The current algorithm is very sensitive. If you write WHo are you or who are you instead of Who are you, it fails to identify the question word.

Improvements:

not be case-sensitive
not be space-sensitive (i don't know if the stanford parser always remove all spaces)

(and transform the questionWord in order it only contains "non-capital" words (ie replace Who by who for example) )

Must be fixed for midterm (it's not difficult and it's very useful)

progval commented 10 years ago

This might help you: https://github.com/ProjetPP/PPP-NLP-classical/commit/aabb77e31da7f94b36c6d4c01d511e86d50712fd

yhamoudi commented 10 years ago

Just a question about a strange thing (it's on branch non_question_word_questions). For all questions starting by Is or What, the algorithm (in questionIdentify.py) fails to identify the question word.

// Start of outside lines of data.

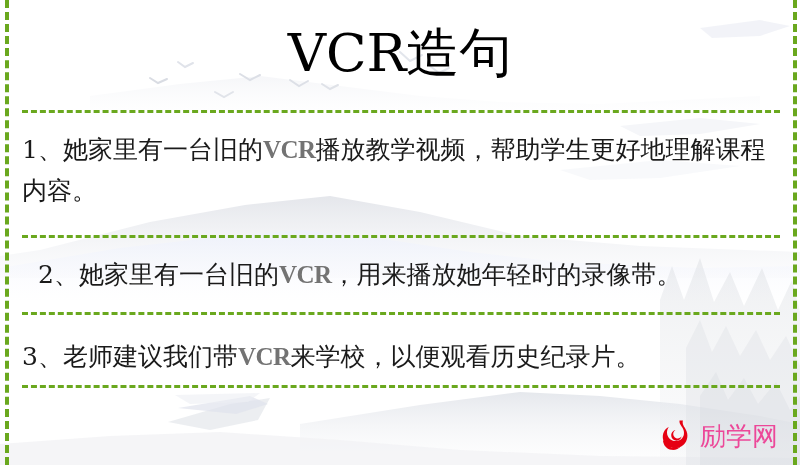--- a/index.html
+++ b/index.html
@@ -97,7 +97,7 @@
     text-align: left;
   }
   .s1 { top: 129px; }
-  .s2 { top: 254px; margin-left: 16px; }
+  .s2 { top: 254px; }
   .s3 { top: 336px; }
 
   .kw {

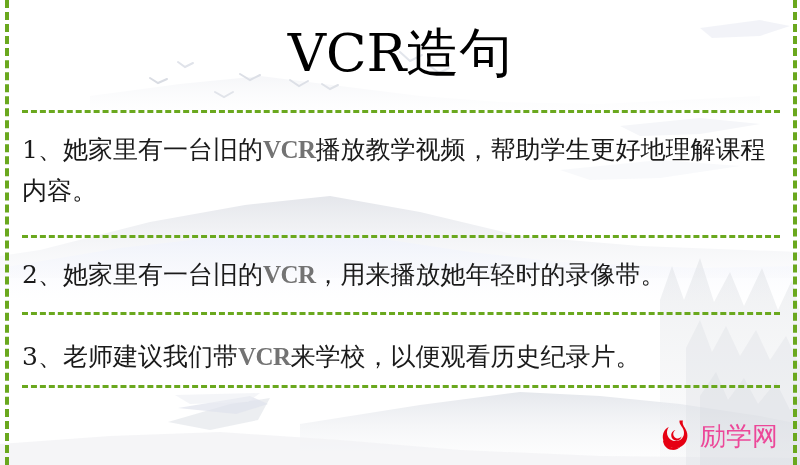--- a/index.html
+++ b/index.html
@@ -127,8 +127,8 @@
   .watermark .wm-text {
     font-size: 26px;
     line-height: 30px;
-    font-weight: normal;
-    color: #ec4899;
+    font-weight: bold;
+    color: #4d7c0f;
     font-family: "DejaVu Sans", "Liberation Sans", sans-serif;
     letter-spacing: 0px;
     white-space: nowrap;

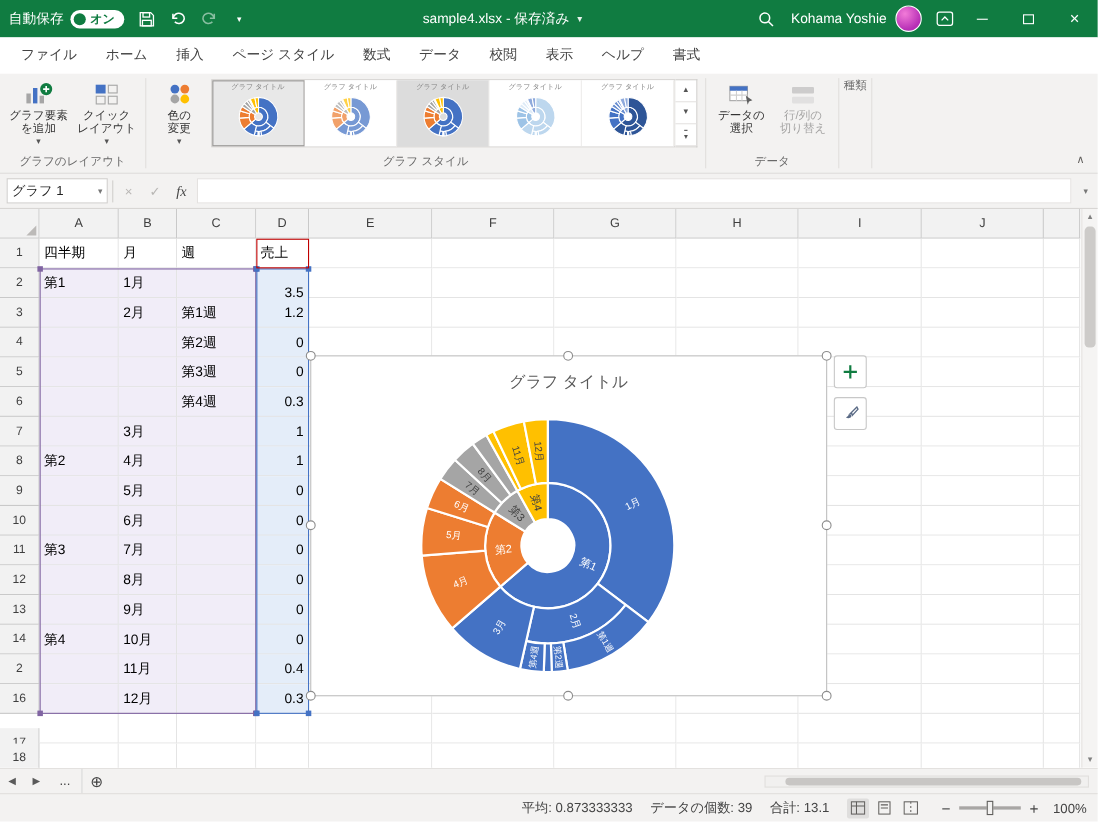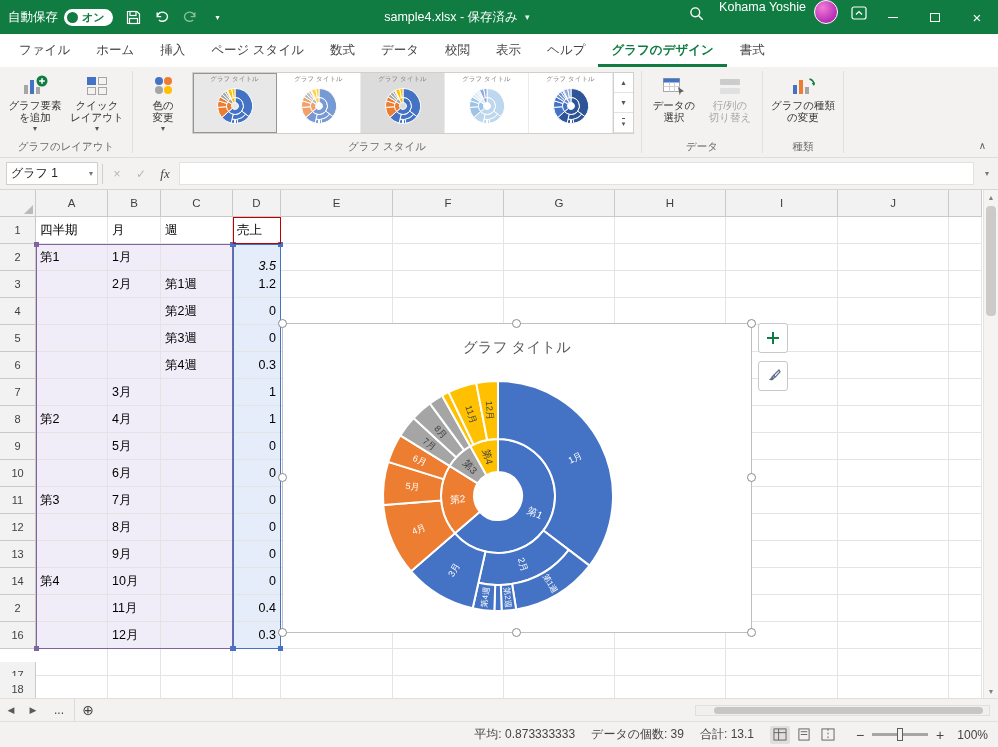--- a/index.html
+++ b/index.html
@@ -17,7 +17,7 @@
   .tbi.dim { opacity:.5; }
   .tb-center { flex:1; display:flex; align-items:center; justify-content:center; gap:7px; white-space:nowrap; }
   .tb-chev { font-size:9px; opacity:.9; }
-  .tb-right { display:flex; height:100%; }
+  .tb-right { display:flex; align-items:center; height:100%; }
   .username { margin:0 8px 0 10px; white-space:nowrap; }
   .avatar { width:24px; height:24px; border-radius:50%; background:radial-gradient(circle at 35% 30%, #F27BD8, #B62EB5 70%); border:1.5px solid #fff; }
   .winbtn { width:42px; height:34px; display:flex; align-items:center; justify-content:center; font-size:14px; }

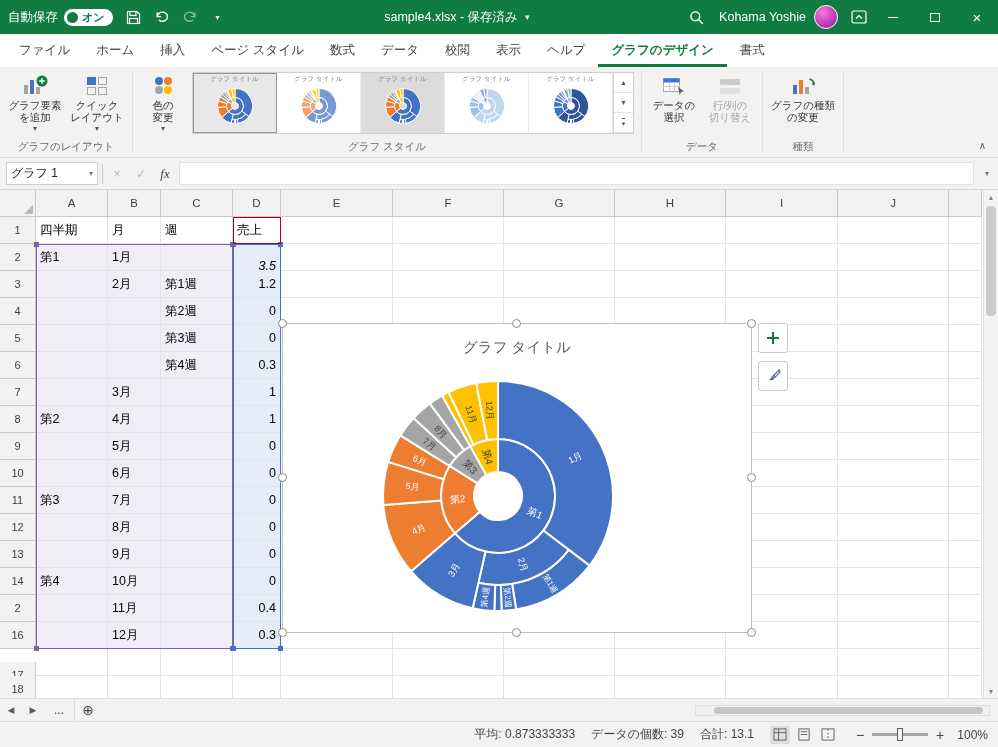--- a/index.html
+++ b/index.html
@@ -201,7 +201,6 @@
         <div class="rtab">校閲</div>
         <div class="rtab">表示</div>
         <div class="rtab">ヘルプ</div>
-        <div class="rtab active">グラフのデザイン</div>
         <div class="rtab">書式</div>
       </div>
   </div>

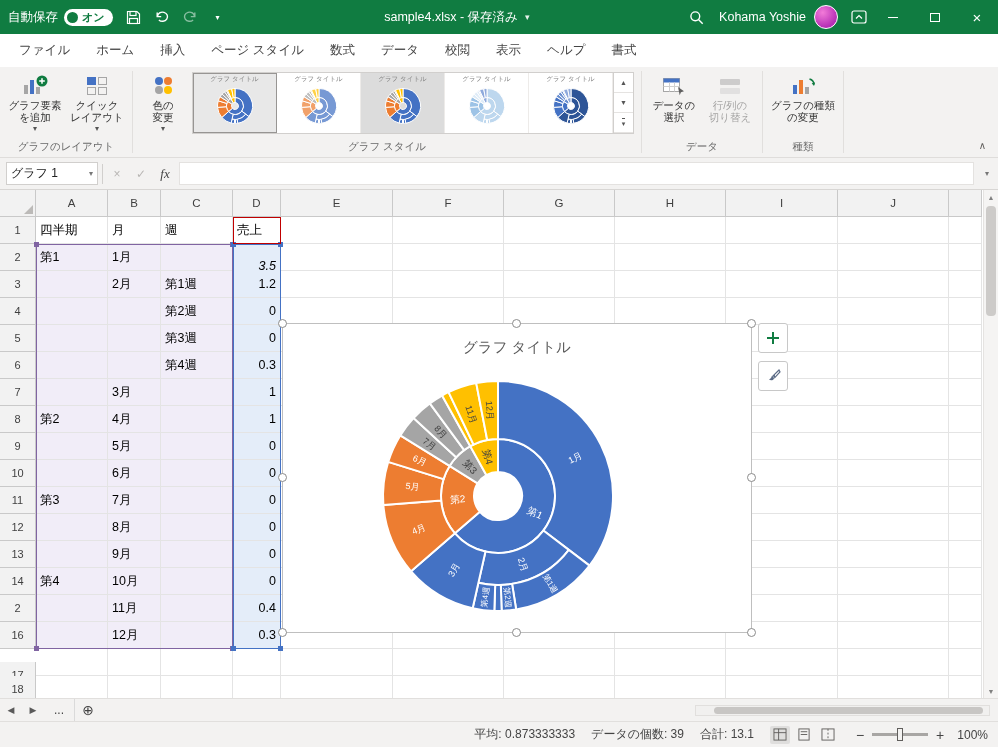--- a/index.html
+++ b/index.html
@@ -433,21 +433,6 @@
     </div>
     <div class="rsep"></div>
     <div class="rgroup">
-      <div class="rgroup-content">
-        <div class="rbtn" style="width:72px">
-          <span class="ricon">
-            <svg width="26" height="24" viewBox="0 0 26 24">
-                <rect x="3" y="11" width="4" height="9" fill="#4472C4"></rect>
-                <rect x="9" y="6" width="4" height="14" fill="#ED7D31"></rect>
-                <rect x="15" y="13" width="4" height="7" fill="#A5A5A5"></rect>
-                <path d="M19.5 5a6 6 0 0 1 4.5 5.5" fill="none" stroke="#107C41" stroke-width="1.6"></path>
-                <path d="M25.5 12.5l1-3.4-3.3.6z" fill="#107C41" transform="translate(-1.5 -0.5)"></path>
-              </svg>
-          </span>
-          <span class="rlabel">グラフの種類
-の変更</span>
-        </div>
-      </div>
       <div class="rgroup-label">種類</div>
     </div>
     <div class="rsep"></div>

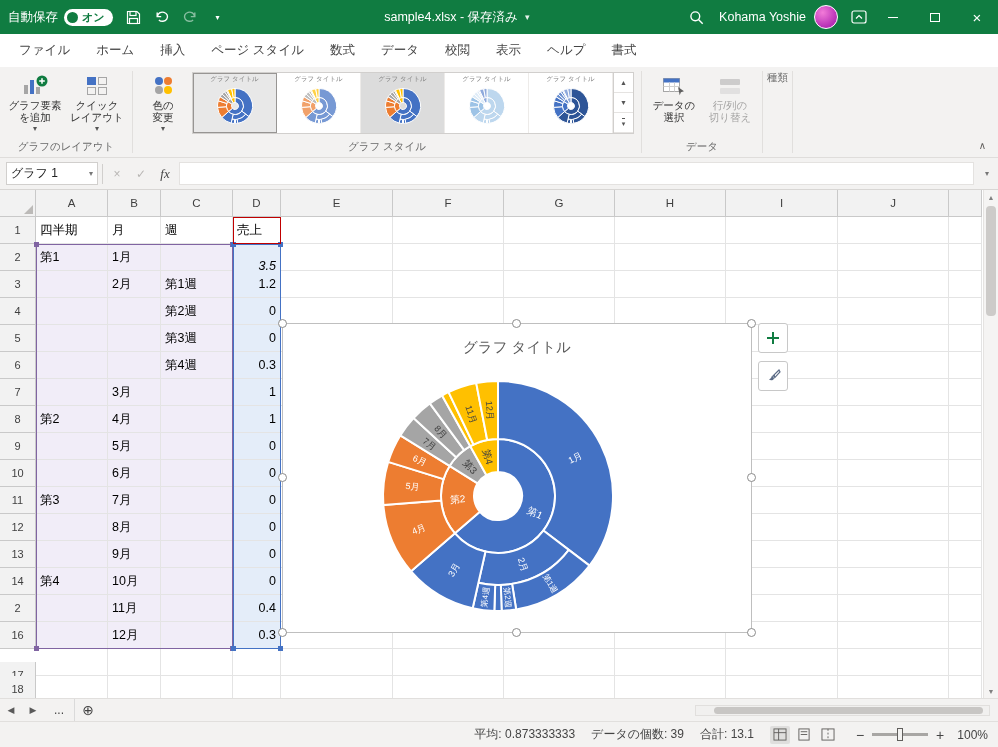--- a/index.html
+++ b/index.html
@@ -486,7 +486,7 @@
       <div class="gcell c-purple" style="left: 36px; top: 54px; width: 72px; height: 27px;">第1</div>
       <div class="gcell c-purple" style="left: 108px; top: 54px; width: 53px; height: 27px;">1月</div>
       <div class="gcell c-purple" style="left: 161px; top: 54px; width: 72px; height: 27px;"></div>
-      <div class="gcell c-blue num" style="left: 233px; top: 54px; width: 48px; height: 45px; font-style: italic;">3.5</div>
+      <div class="gcell c-blue num" style="left: 233px; top: 54px; width: 48px; height: 45px;">3.5</div>
       <div class="gcell" style="left: 281px; top: 54px; width: 112px; height: 27px;"></div>
       <div class="gcell" style="left: 393px; top: 54px; width: 111px; height: 27px;"></div>
       <div class="gcell" style="left: 504px; top: 54px; width: 111px; height: 27px;"></div>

Question words are defined in closeQuestionWord and openQuestionWord maps, Is and What are the 2 first items of these maps. If you place them at another position in the map, it works! In fact, only the first word of each map is not recognized. How is it possible (the problem doesn't appear on branch triple_standardize, that uses only one map for all question words)?

progval commented 10 years ago

Because the first item of the list is:

 """
        Taken from: http://www.interopia.com/education/all-question-words-in-english/
        Rarely used: Wherefore, Whatever, Wherewith, Whither, Whence, However
    What"""

(what you wanted to be a docstring was actually concatenated to the first item)

Docstrings are not denoted by the """ chars (it just says “that's a multiline string”) but are by their position in the code.

yhamoudi commented 10 years ago

ok, so no docstring in a map i imagine?

Ezibenroc commented 10 years ago

For the non-case-sensitiveness: could we not simply write all the question words of the list in lowercase, and then use .lower() method in the function identifyQuestionWord? Defining a new class just for this seems a bit "heavy"...

progval commented 10 years ago

That's what the class does, actually.